--- What you will do ---
Turn the text lines of the rows below into a JSON list of strings, one string per line, starting at the line containing "Battle Arms Development" and ending after the line containing "You Need to Know". Skip blank lines and leave the pictures out of the answer.

Dataset records:
------------

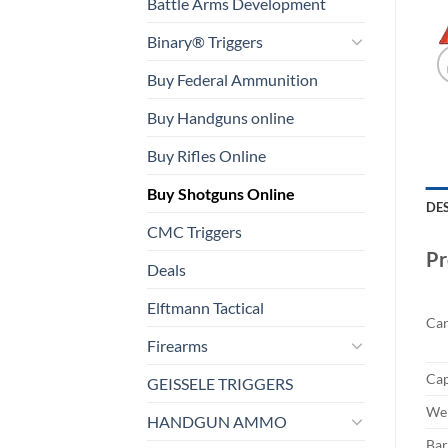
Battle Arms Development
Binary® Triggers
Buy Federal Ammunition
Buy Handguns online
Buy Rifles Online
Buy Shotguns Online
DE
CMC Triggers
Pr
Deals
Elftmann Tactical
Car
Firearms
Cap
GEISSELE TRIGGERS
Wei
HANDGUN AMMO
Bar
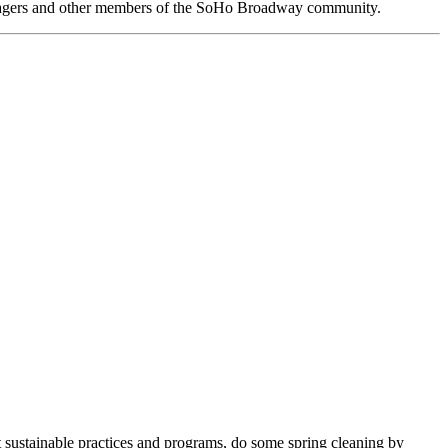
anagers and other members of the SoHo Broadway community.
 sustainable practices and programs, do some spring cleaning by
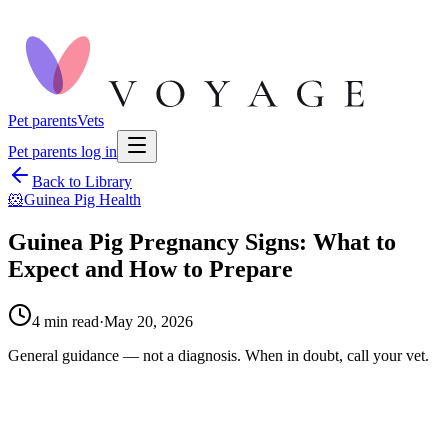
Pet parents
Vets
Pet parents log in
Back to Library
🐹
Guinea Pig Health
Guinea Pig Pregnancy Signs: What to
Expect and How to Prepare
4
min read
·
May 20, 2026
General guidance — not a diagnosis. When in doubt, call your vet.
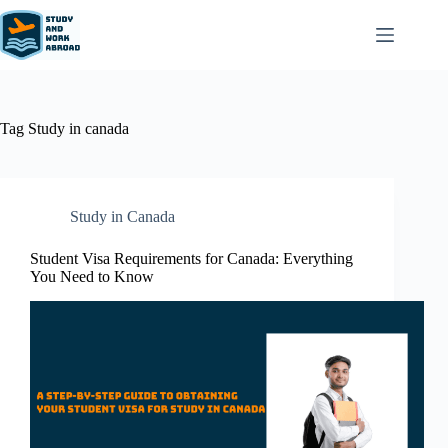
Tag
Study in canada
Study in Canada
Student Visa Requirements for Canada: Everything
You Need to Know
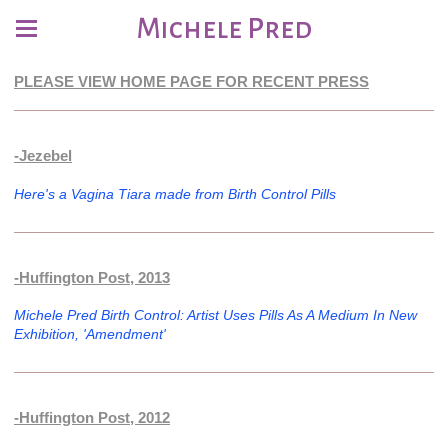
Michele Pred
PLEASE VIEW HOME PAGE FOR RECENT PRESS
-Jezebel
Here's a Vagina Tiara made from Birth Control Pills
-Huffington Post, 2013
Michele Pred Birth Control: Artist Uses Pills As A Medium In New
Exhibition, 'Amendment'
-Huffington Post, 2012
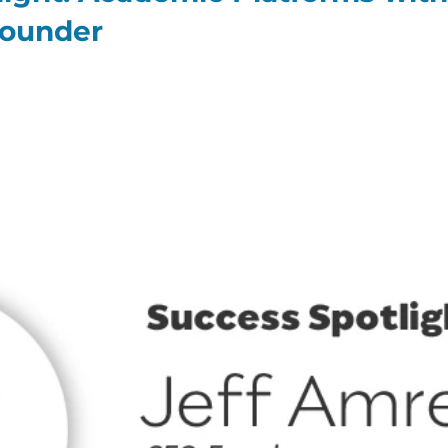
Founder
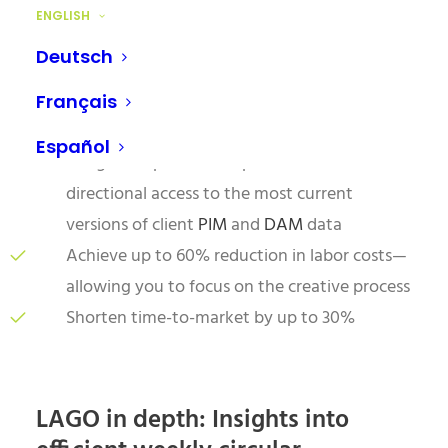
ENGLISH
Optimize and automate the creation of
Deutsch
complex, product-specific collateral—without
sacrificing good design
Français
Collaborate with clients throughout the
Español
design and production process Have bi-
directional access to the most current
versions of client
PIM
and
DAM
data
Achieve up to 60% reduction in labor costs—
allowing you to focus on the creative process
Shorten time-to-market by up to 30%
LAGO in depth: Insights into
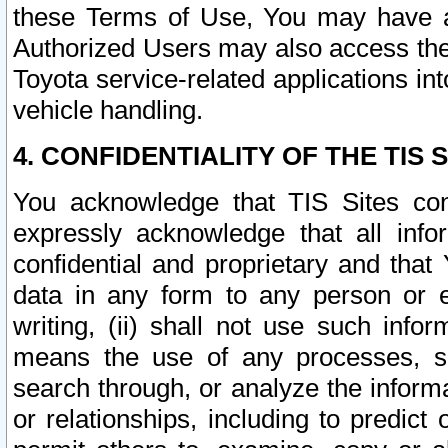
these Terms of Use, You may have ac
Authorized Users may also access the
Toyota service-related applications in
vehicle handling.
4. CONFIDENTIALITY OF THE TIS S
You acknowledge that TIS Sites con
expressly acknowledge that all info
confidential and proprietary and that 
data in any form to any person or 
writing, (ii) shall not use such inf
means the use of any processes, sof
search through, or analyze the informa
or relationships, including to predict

------------

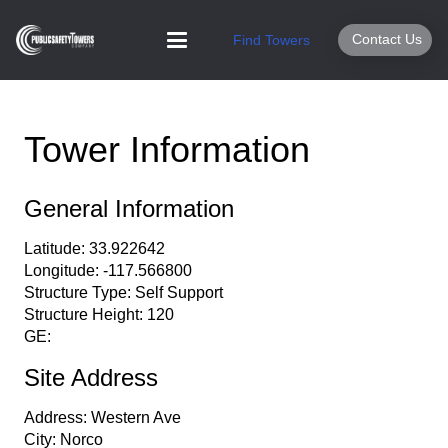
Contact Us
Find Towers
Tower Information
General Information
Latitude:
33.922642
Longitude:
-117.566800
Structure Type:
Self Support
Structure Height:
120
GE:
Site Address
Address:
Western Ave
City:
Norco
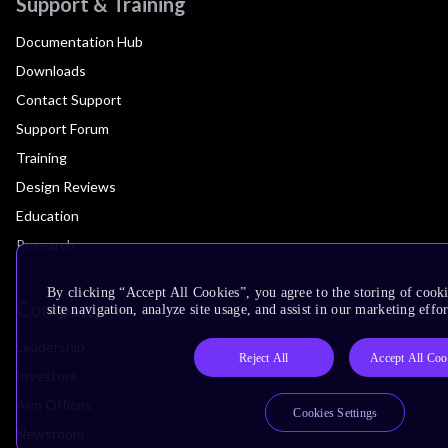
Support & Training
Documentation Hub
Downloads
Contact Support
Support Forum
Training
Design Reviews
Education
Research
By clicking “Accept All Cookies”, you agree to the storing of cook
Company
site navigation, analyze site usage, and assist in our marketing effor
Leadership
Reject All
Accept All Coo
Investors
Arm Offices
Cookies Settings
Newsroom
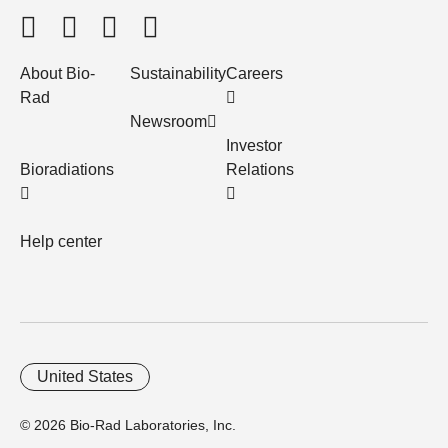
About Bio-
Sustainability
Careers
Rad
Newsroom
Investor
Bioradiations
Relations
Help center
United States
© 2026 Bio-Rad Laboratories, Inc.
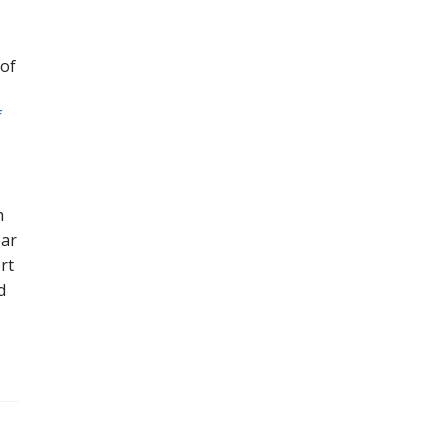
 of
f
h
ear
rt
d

------------

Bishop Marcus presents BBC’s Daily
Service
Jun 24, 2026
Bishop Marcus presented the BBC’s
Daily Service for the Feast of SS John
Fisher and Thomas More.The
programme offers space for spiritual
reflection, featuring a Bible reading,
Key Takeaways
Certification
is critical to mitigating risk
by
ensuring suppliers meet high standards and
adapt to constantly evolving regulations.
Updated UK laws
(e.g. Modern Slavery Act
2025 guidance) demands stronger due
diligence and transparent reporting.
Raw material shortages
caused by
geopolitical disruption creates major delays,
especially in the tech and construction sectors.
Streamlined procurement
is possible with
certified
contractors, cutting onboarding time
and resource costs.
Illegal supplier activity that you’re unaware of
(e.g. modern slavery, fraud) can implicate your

------------

--- Exercise solution ---
[
  "Battle Arms Development",
  "Binary® Triggers",
  "Buy Federal Ammunition",
  "Buy Handguns online",
  "Buy Rifles Online",
  "Buy Shotguns Online",
  "DE",
  "CMC Triggers",
  "Pr",
  "Deals",
  "Elftmann Tactical",
  "Car",
  "Firearms",
  "Cap",
  "GEISSELE TRIGGERS",
  "Wei",
  "HANDGUN AMMO",
  "Bar",
  "anagers and other members of the SoHo Broadway community.",
  " sustainable practices and programs, do some spring cleaning by",
  "Pet parents",
  "Vets",
  "Pet parents log in",
  "Back to Library",
  "🐹",
  "Guinea Pig Health",
  "Guinea Pig Pregnancy Signs: What to",
  "Expect and How to Prepare",
  "4",
  "min read",
  "·",
  "May 20, 2026",
  "General guidance — not a diagnosis. When in doubt, call your vet.",
  "Tag",
  "Study in canada",
  "Study in Canada",
  "Student Visa Requirements for Canada: Everything",
  "You Need to Know"
]